Isaiah struck out, dry-mouthed, wet-palmed, walked as if he were being chased, glancing back every few meters along pathways with panoramic views of sculpted volcanic disarray and scattered boulders of all shades and sizes. Mount Kulal to the left , he told himself. A burst of yellow and black first alarms and then amazes him. It soars skyward, lands on a flat-headed tree, where it spreads out its wings and, like a butterfly, flitters: a supernal bird. Then, at night, the stars. A discovery: here, the moon was the other way round. He had lost his north.
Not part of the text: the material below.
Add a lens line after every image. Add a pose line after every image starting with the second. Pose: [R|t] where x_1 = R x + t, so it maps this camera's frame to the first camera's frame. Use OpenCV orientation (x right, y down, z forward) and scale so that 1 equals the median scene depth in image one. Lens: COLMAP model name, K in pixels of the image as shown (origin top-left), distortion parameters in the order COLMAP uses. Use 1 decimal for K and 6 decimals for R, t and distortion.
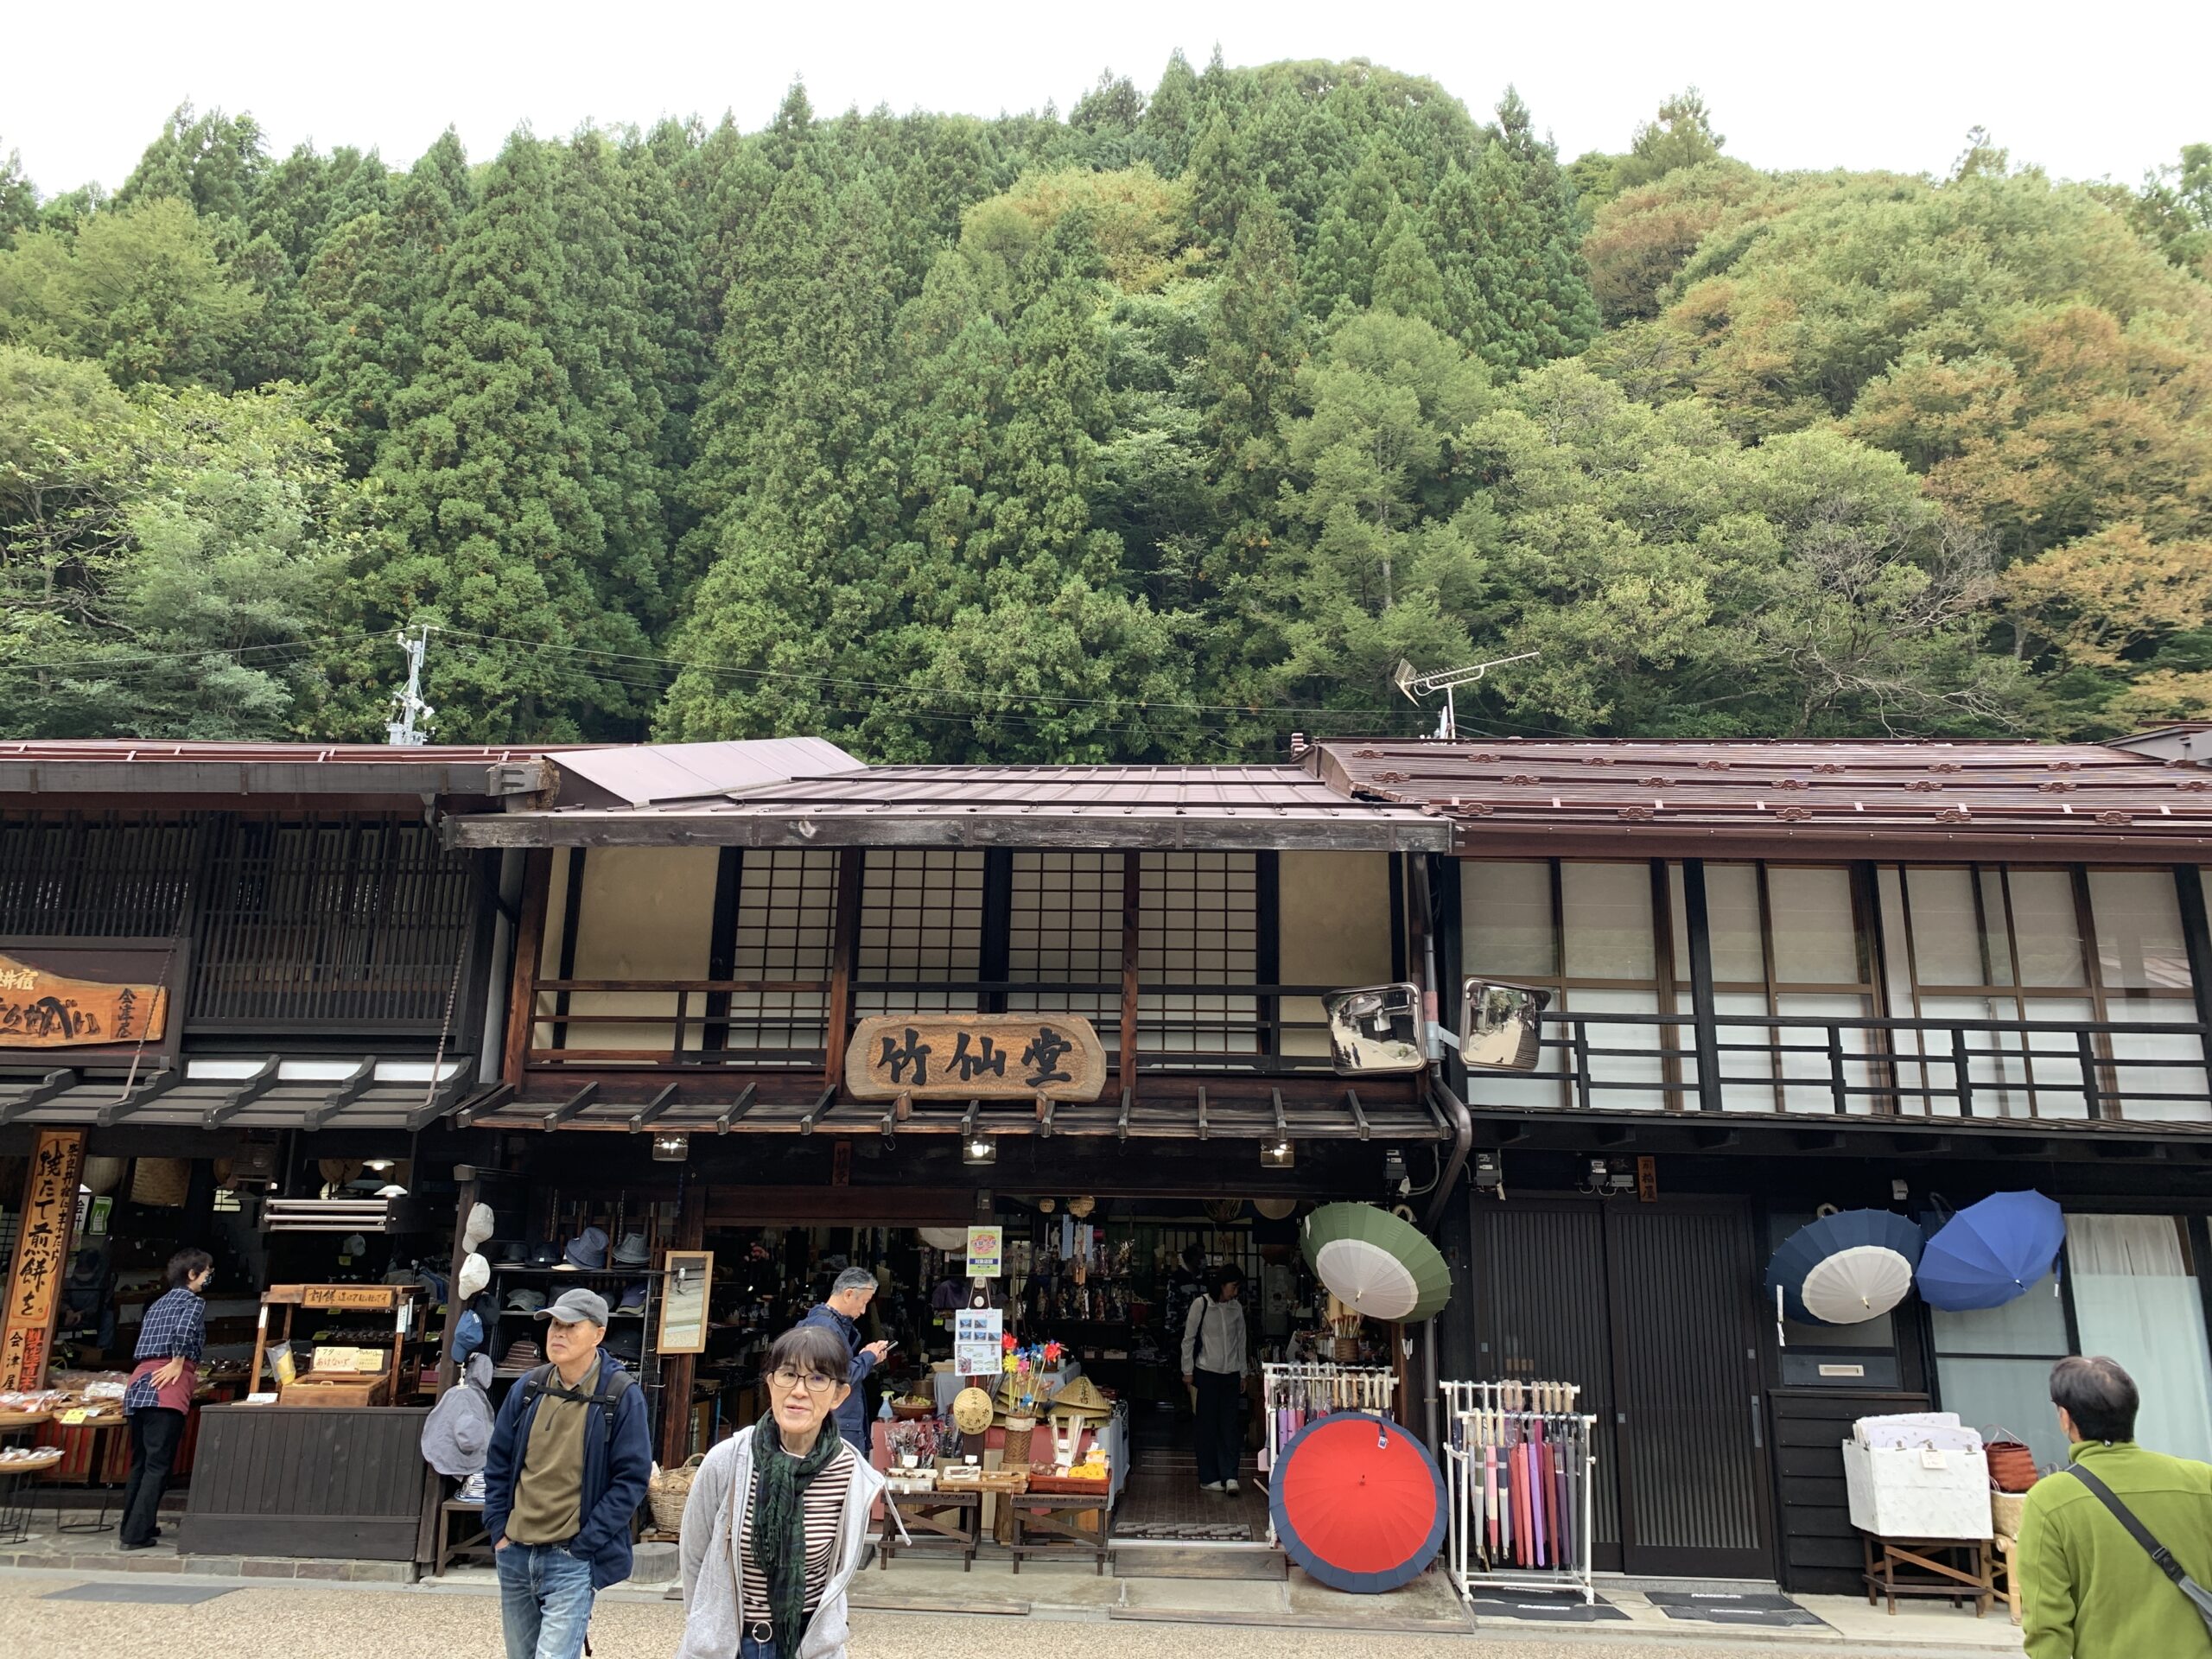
lens RADIAL K [[1772.2, 0, 1072.4], [0, 1772.2, 784.6], [0, 0, 1]] dist [0.064347, -0.093680]
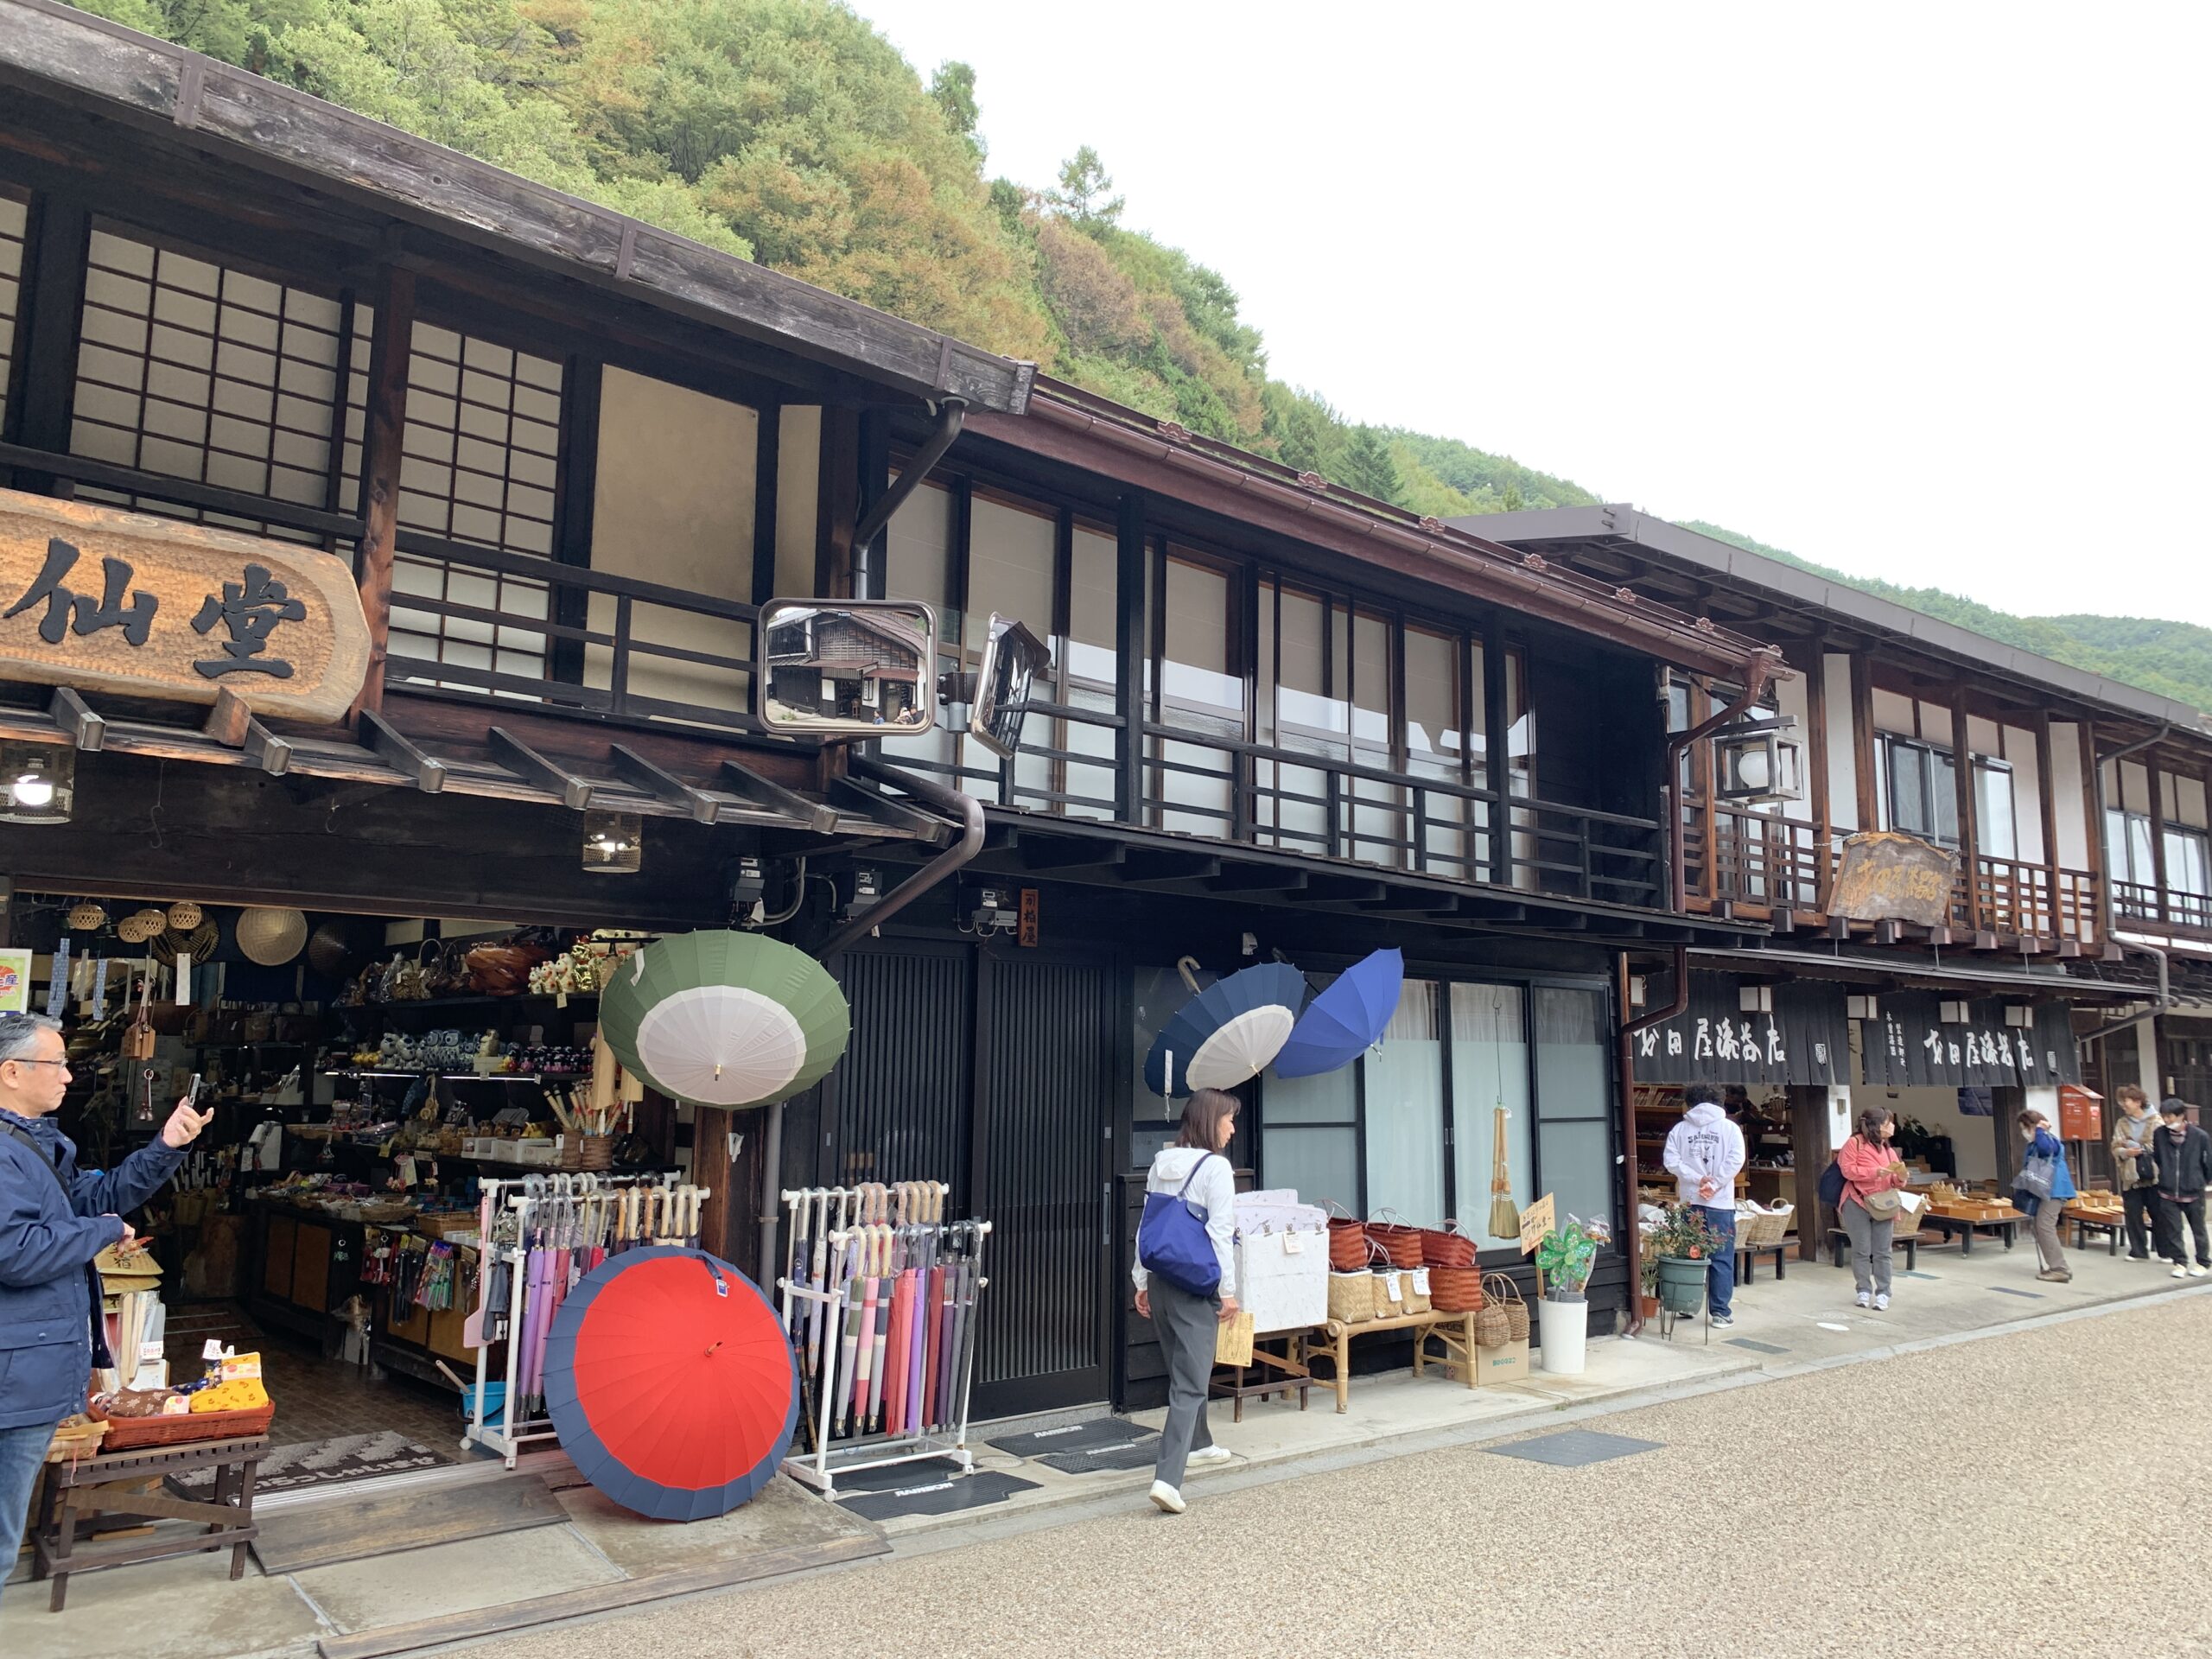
lens RADIAL K [[1721.8, 0, 1106.0], [0, 1721.8, 829.5], [0, 0, 1]] dist [0.049276, -0.003980]
pose [[0.710246, 0.086306, 0.698643, -0.172891], [-0.188193, 0.979612, 0.070304, 0.124041], [-0.678332, -0.181413, 0.712008, 0.452554]]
Think, Isaiah . He was startled by his own voice. He licked dry, cracking lips. He walked on soft, crumbling sand. Then hard rock. Sand again. Pebbles. Treacly sweat, scented with salt. The milk became a tart paste. Isaiah chewed it down anyway.

A slender red line lacerates the sky. A night insect stings Isaiah’s face. He scratches the place. A lone jackal watches him, lets him pass, golden gaze puzzled. Small blue insects get a free ride on Isaiah’s body. The silence. Old presences appear, like the floral perfume that a woman he loved used to wear. Delicate, hopeful, like tender dreaming. He wonders again why he still lives. He reads the new sky, tests wind direction and the position of stars. Finds pattern and rhythm. God-roamed-land. He might start singing litanies to nomadic deities. Later, dog-tired and fiercely fed up with loneliness, he just stops walking, sits down dust drenched, curls into himself, and sleeps.